Let $C^n$ be a set of $n$ cascades sampled from the described model, where the source $s \in \mathcal{V}$ of each cascade is drawn from a source distribution $P(s)$. Then, the network inference problem consists of finding the directed edges and the associated parameters using
only the temporal information from the set of cascades $C^n$. This problem has been cast as a maximum likelihood estimation problem:

minimize $- \sum_{c \in C^n} \log f(\mathbf{t}^c ; \mathbf{A})$
subject to $\alpha_{ji} \geq 0,\, i, j=1,\ldots,N, i \neq j,$

where the inferred edges in the network correspond to those pairs of nodes with non-zero parameters, i.e., $\hat{\alpha}_{ji} > 0$.
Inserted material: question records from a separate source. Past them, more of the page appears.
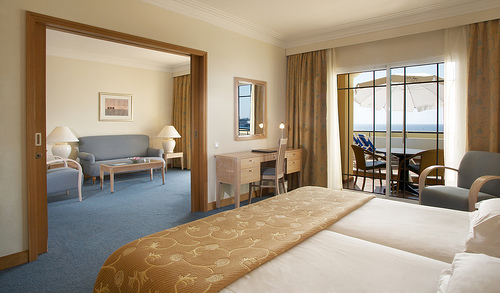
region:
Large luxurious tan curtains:
[285, 8, 498, 191]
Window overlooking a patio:
[332, 54, 446, 203]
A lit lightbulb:
[278, 121, 285, 131]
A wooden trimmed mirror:
[231, 75, 268, 141]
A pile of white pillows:
[439, 195, 496, 290]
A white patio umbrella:
[352, 73, 452, 146]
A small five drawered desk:
[214, 145, 304, 212]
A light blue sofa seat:
[75, 134, 165, 183]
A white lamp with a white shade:
[157, 124, 179, 154]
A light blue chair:
[418, 150, 498, 211]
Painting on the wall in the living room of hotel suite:
[95, 91, 135, 123]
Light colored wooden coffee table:
[96, 156, 167, 193]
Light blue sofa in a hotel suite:
[79, 129, 164, 179]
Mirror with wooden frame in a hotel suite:
[232, 76, 267, 140]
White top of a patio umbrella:
[355, 72, 444, 112]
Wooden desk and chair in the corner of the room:
[215, 138, 306, 206]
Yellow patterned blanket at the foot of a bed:
[91, 183, 376, 288]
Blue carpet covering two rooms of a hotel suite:
[1, 165, 183, 288]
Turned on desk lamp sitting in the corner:
[276, 119, 288, 145]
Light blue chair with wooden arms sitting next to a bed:
[416, 148, 498, 208]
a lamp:
[155, 123, 190, 160]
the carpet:
[75, 205, 143, 240]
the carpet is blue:
[65, 200, 124, 240]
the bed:
[229, 199, 421, 285]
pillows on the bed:
[442, 249, 492, 287]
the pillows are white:
[438, 258, 490, 290]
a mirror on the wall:
[239, 81, 261, 136]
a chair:
[349, 138, 371, 168]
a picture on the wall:
[97, 91, 139, 123]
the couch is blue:
[80, 134, 150, 151]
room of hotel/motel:
[0, 3, 499, 292]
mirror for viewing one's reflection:
[233, 78, 269, 138]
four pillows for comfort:
[434, 193, 498, 291]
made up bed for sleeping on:
[96, 182, 499, 291]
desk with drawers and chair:
[215, 141, 305, 181]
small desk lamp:
[279, 122, 287, 149]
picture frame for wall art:
[98, 89, 135, 123]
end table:
[163, 152, 184, 168]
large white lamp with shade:
[156, 123, 181, 152]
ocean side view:
[336, 66, 447, 186]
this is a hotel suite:
[153, 89, 436, 279]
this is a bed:
[234, 147, 310, 268]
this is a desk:
[226, 151, 286, 208]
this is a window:
[314, 82, 396, 162]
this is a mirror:
[158, 72, 319, 152]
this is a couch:
[60, 62, 184, 285]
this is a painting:
[83, 79, 165, 132]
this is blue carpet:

Gomez-Rodriguez et al. [2] showed that the network inference problem defined above is convex in $\mathbf{A}$ if the survival functions are log-concave and the hazard functions are concave in the parameters $\mathbf{A}$. Thus, the optimal transmission rates can be found efficiently. Importantly, they also show that the model works well in practice for modeling memes spreading over blog and mainstream news media sites data.

If you would like to learn more about the network inference problem, try some code, and play with some real world datasets, check out http://people.tuebingen.mpg.de/manuelgr/netrate and http://snap.stanford.edu/infopath/.

References

[1] M. Gomez-Rodriguez, J. Leskovec, A. Krause. Inferring Networks of Diffusion and Influence. KDD 2010.

[2] M. Gomez-Rodriguez, D. Balduzzi, B. Schoelkopf. Uncovering the Temporal Dynamics of Diffusion Networks. ICML 2011.